Entre os momentos desse processo, um deles foi o da sobrevivência de uma orientação antes sistemática do mundo antigo em expressões culturais mantidas pela tradição  e em determinados contextos da vida secular, sobretudo da navegação. Sujeitos à observação do mundo natural para a orientação na realização de viagens, a própria necessidade existencial manteve viva uma cultura de leitura do mundo perceptível pelos sentidos, em particular de constelações e astros, que, como sinalizadores, indicavam também realidades outras, mantendo, assim, fundamentos de concepções filosófico-naturais e de imagens da Antiguidade.

Na esfera da erudição teológica, a tradição do antigo pensamento e mesmo o seu redescobrimento em diferentes épocas possibilitou uma atenção dirigida ao sentido velado das Escrituras, recuperando, em intuito sistemático, também compreensões de leitura do mundo perceptível pelos sentidos como vestígios divinos e, assim, como sinais.

Sem as pré-condições criadas pela hermenêutica bíblica e pelas consequências dos princípios fundamentados nessa leitura de sentidos mais profundos das Escrituras e mesmo da história eclesiástica, dificilmente poder-se-ia compreender o ressurgimento de expressões culturais da Antiguidade na cultura cristã da Idade Média e, em particular, no Renascimento.

Imagens e narratividade na tradição cultural judaica

Pouco tem-se considerado a situação cultural dos judeus, aqueles cuja tradição escrita, história e construções históricas determinaram, como Revelação, a profunda transformação cultural do Ocidente e que se confrontaram continuamente com tensões e consequências derivadas dessa própria referenciação. Dedicados sobretudo ao comércio, sempre a caminho, percorrendo nações, atravessando mares, é compreensível que também os judeus se orientassem, pelas próprias exigências da vida, por sinais do mundo perceptível pelos sentidos.

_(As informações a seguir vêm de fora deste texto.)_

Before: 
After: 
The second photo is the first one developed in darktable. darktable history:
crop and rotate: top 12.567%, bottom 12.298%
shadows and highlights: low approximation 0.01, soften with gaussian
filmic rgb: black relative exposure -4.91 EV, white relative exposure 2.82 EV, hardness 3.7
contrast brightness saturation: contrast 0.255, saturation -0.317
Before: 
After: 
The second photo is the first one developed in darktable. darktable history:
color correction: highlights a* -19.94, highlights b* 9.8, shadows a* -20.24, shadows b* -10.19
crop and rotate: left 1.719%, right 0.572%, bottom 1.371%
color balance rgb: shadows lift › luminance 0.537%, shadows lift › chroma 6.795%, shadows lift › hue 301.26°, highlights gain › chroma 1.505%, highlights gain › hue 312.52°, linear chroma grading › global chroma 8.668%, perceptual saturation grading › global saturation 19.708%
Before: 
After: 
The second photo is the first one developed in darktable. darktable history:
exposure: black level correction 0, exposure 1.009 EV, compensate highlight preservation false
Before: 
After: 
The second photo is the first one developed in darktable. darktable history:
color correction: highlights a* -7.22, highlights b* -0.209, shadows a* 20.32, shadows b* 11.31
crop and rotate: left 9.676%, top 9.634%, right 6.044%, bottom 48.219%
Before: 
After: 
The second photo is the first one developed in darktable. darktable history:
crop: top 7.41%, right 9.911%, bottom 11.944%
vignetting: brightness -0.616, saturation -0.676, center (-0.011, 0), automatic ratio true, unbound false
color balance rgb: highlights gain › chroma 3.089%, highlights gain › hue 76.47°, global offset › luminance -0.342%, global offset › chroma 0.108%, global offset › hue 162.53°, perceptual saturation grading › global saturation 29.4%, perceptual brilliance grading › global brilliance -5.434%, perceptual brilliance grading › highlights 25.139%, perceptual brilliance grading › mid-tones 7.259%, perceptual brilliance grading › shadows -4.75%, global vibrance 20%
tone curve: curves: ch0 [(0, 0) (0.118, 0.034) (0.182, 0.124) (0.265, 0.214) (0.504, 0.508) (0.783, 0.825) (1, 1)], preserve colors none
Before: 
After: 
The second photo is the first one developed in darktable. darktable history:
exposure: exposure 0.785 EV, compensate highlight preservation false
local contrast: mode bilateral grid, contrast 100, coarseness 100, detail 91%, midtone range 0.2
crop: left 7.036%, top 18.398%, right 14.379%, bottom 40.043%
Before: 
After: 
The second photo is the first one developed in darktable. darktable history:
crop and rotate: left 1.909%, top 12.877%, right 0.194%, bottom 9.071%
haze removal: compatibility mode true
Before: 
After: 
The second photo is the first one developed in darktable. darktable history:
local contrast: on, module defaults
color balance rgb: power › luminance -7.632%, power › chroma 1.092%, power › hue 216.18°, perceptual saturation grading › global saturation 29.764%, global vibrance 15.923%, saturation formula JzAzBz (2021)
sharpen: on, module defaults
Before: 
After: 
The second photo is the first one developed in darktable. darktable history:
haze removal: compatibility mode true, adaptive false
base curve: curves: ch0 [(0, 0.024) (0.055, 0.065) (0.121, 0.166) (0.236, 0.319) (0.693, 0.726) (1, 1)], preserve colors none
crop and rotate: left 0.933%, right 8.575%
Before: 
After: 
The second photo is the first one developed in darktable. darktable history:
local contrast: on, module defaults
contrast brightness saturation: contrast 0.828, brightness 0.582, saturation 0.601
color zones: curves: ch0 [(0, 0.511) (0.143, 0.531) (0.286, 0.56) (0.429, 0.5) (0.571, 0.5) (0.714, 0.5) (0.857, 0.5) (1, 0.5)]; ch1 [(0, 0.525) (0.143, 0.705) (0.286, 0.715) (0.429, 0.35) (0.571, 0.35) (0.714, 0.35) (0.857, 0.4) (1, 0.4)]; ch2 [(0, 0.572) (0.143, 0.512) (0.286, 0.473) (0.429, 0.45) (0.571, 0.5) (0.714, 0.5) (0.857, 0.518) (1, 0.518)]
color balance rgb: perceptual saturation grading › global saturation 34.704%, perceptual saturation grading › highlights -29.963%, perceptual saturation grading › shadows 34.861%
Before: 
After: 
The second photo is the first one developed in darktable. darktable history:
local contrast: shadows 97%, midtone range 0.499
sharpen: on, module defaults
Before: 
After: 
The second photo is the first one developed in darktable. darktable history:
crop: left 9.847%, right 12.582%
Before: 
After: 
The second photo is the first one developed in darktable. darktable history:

Essa atenção dirigida a sentidos sinalizados por corpos celestes e constelações, acompanhados pelas múltiplas associações  e correspondências com o ciclo anual, do dia e com a vida humana teria favorecido uma compreensão sistemática da própria história.

Nesta, duas imagens merecem particular atenção: aquela que revela elos com a navegação - a de Noé - e aquela que indica relações com a liberdade, com leis e com a escrita - a de Moisés, o condutor de Israel que instituiu os mandamentos e que escreveu os livros do Pentateuco.

Ordenações normativas e escrita surgem como inseridas no edifício de concepções e imagens da visão do mundo, pressupondo uma humanidade regenerada fundada pelo Navegador. Essa inserção surge sob luz especial se considerada a partir das próprias exigências vitais do comércio, onde a ordenação de procedimentos e a escrituração se tornam necessárias.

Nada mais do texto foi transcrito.